PROVIDED PASSAGE →
__________

View Full Version : Captain Caveman!


alexb123
06-28-06, 11:18 AM
Is he a good representation of our ancestor living in modern society or a hairy anger management case?

Fraggle Rocker
06-28-06, 12:11 PM
I haven't seen him. But in general people who live in Mesolithic societies are not nearly as alienated from one another as we are. After all, they know everybody in the tribe personally and most of them are blood relatives. By our standards their communities are giant extended families, not neighborhoods.

So if you're talking about true rage, that's not something we associate with "cavemen." They probably got along fairly well because they had to.

I'm not sure there are any Mesolithic people left to study. (Nomadic hunter-gatherers making temporary seasonal settlements in caves or portable tents.) But we've had plenty of opportunity to observe Neolithic tribes. (Permanent farming or fishing villages but nothing close to a city in size or culture.) And I've seen nothing to indicate that anger of un"manage"able intensity is a common phenomenon even among those people, who are not as tightly connected as their ancestors.

__________

SUPPLIED RECORDS →
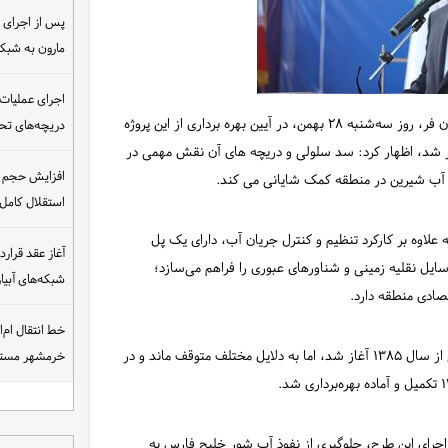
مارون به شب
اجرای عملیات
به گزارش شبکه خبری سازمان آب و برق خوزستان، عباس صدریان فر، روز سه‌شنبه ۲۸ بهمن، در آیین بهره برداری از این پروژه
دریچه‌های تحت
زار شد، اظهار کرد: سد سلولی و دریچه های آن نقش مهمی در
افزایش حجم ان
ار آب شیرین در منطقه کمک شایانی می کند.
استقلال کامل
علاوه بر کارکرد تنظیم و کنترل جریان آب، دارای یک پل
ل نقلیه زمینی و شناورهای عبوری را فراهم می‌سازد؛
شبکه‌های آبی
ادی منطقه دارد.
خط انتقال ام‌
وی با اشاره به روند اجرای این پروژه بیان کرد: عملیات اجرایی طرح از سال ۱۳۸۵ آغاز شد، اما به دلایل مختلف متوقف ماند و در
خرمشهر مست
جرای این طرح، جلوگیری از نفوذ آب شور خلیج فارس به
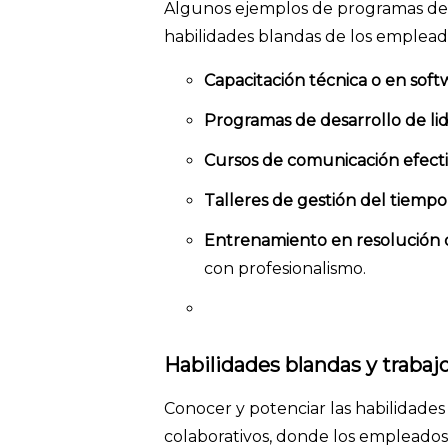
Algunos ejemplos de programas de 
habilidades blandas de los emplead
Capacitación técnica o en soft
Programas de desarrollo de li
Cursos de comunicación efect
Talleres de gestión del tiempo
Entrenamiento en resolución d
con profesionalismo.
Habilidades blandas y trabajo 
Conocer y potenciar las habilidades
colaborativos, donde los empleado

__________

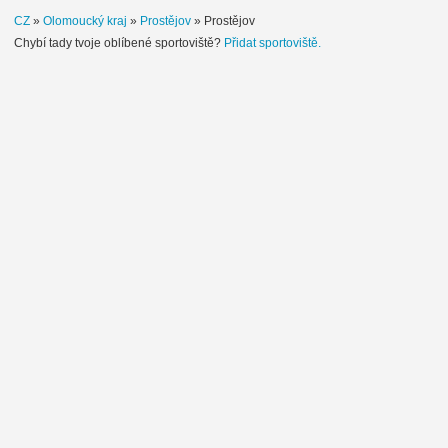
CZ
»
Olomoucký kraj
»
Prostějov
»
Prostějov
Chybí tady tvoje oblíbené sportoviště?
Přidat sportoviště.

__________

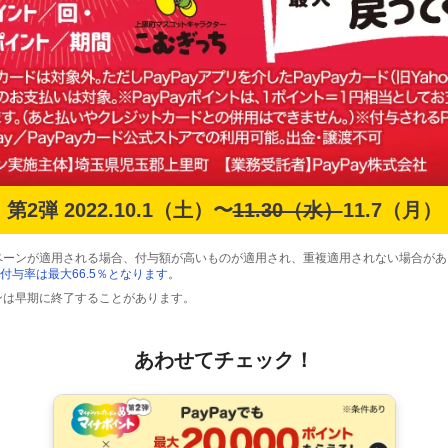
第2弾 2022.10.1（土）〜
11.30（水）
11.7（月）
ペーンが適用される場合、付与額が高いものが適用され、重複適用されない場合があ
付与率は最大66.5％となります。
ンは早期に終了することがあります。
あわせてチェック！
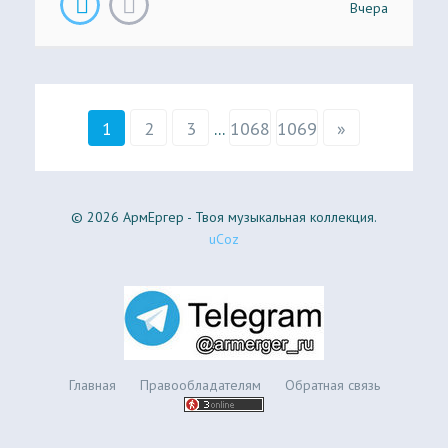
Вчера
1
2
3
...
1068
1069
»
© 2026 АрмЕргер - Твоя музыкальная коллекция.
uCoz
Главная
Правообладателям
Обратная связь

__________

Continue the Captain Caveman forum thread from the point where it stops.

RESPONSE TO THIS EXERCISE →
Chatha
06-28-06, 01:14 PM
I heard that back in those days all you had to do to bed an unknown woman was to hit her on the head to render her unconcious and then rape her- it was the normal practice.

Neildo
06-28-06, 05:08 PM
Oh, I thought you were talking about:

http://www.youtube.com/watch?v=hOZzY3ejc68

- N

alexb123
06-28-06, 05:24 PM
I am

DJ Erock
06-29-06, 01:59 PM
I think that the cavemen in the geico commercial are a bit more like what it would really be like.

and did anyone know that geico stands for goverment employee insurance company? i sure didn't until i read it in the fine print of an ad above a urnial at the white sox stadium

Fraggle Rocker
06-29-06, 03:37 PM
did anyone know that geico stands for goverment employees insurance company?Yes, Geico started out during the Depression, setting up their offices outside military bases. They were the enlisted man's alternative to USAA, which marketed to officers. As the government got exponentially larger during the New Deal with all of the unconstitutional power it seized, and all of the money it raised with unconstitutional taxes and unconstitutional deficit spending, Geico had an instant market among all the newly hatched civil servants. It was cherry-picking, because government workers are statistically far lower-risk drivers than the general public. Especially military people, whose cars spend a lot of time not being driven.

After the Korean War they began timidly branching out and cherry picking the rest of the market--college students (how times have changed!), professors, etc. Eventually they created multiple levels of companies so if you're not good enough for the original Geico you can buy one of their more expensive brands.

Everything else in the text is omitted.